* **Excerpt**
::::
POJ 3164 Command Network （刘朱算法|最小树形图）

Command Network

Time Limit: 1000MS		Memory Limit: 131072K
Total Submissions: 10253		Accepted: 2976

Description

After a long lasting war on words, a war on arms finally breaks out between littleken’s and KnuthOcean’s kingdoms. A sudden and violent assault by KnuthOcean’s force has rendered a total failure of littleken’s command network. A provisional network must be built immediately. littleken orders snoopy to take charge of the project.

With the situation studied to every detail, snoopy believes that the most urgent point is to enable littenken’s commands to reach every disconnected node in the destroyed network and decides on a plan to build a unidirectional communication network. The nodes are distributed on a plane. If littleken’s commands are to be able to be delivered directly from a node A to another node B, a wire will have to be built along the straight line segment connecting the two nodes. Since it’s in wartime, not between all pairs of nodes can wires be built. snoopy wants the plan to require the shortest total length of wires so that the construction can be done very soon.

Input

The input contains several test cases. Each test case starts with a line containing two integer N (N ≤ 100), the number of nodes in the destroyed network, and M (M ≤ 10⁴), the number of pairs of nodes between which a wire can be built. The next N lines each contain an ordered pair x_i and y_i, giving the Cartesian coordinates of the nodes. Then follow M lines each containing two integers i and j between 1 and N(inclusive) meaning a wire can be built between node i and node j for unidirectional command delivery from the former to the latter. littleken’s headquarter is always located at node 1. Process to end of file.

Output

For each test case, output exactly one line containing the shortest total length of wires to two digits past the decimal point. In the cases that such a network does not exist, just output ‘poor snoopy’.

Sample Input

4 6
0 6
4 6
0 0
7 20
1 2
1 3
2 3
3 4
3 1
3 2
4 3
0 0
1 0
0 1
1 2
1 3
4 1
2 3

Sample Output

31.19
poor snoopy

Source

POJ Monthly--2006.12.31, galaxy

 

http://hi.baidu.com/ggoldengoat/item/778419d01d1dcb3948e1ddb4

 

http://www.cnblogs.com/zhsl/archive/2013/02/01/2888834.html

 

解决这些：http://www.cnblogs.com/nanke/archive/2012/04/11/2441725.html

 

详细讲解：http://blog.sina.com.cn/s/blog_6af663940100ls4h.html

 

这是最小树形图的题目，1是根节点，在开始的时候自己建图。
::::
* **Data to examine**
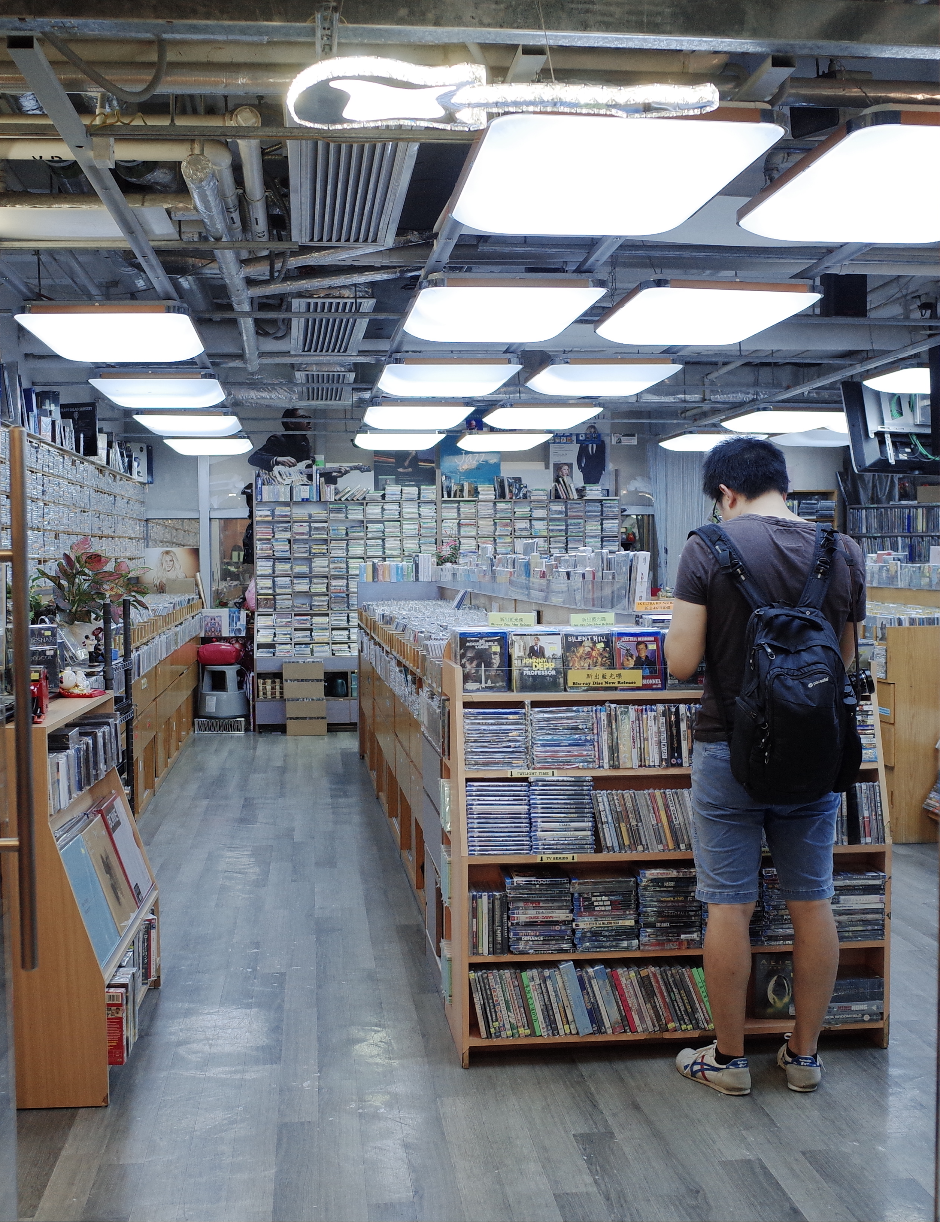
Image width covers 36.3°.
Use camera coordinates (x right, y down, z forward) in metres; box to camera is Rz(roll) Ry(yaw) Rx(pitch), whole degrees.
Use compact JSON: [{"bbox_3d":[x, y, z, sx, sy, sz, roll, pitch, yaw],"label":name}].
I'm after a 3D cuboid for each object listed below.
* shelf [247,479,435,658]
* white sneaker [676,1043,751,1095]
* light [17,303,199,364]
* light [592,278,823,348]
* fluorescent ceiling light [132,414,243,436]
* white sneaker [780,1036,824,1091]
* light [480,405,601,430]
[{"bbox_3d":[-1.040,-0.316,12.082,1.530,1.476,0.250,-1,2,-7],"label":"shelf"},{"bbox_3d":[0.621,1.162,3.733,0.098,0.117,0.267,-2,2,-33],"label":"white sneaker"},{"bbox_3d":[-1.411,-1.098,5.736,0.647,0.097,0.950,-1,2,-7],"label":"light"},{"bbox_3d":[0.903,-1.179,5.712,0.645,0.085,0.980,-1,2,-7],"label":"light"},{"bbox_3d":[-1.845,-1.231,9.455,0.647,0.097,0.950,-1,2,-7],"label":"fluorescent ceiling light"},{"bbox_3d":[0.881,1.192,3.859,0.100,0.110,0.275,0,2,5],"label":"white sneaker"},{"bbox_3d":[0.438,-1.233,9.120,0.647,0.097,0.950,-1,2,-7],"label":"light"}]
::::
* **Exercise aim**
Could you rewrite the stretch of the Command Network page from "解决这些：http://ww" through "这是最小树形图的题目，1是根节点，在开始的时候自己建图。" with "根节点" changed to "根结点"? The listing plays no part here.

* **Solution to the exercise**
解决这些：http://www.cnblogs.com/nanke/archive/2012/04/11/2441725.html

 

详细讲解：http://blog.sina.com.cn/s/blog_6af663940100ls4h.html

 

这是最小树形图的题目，1是根结点，在开始的时候自己建图。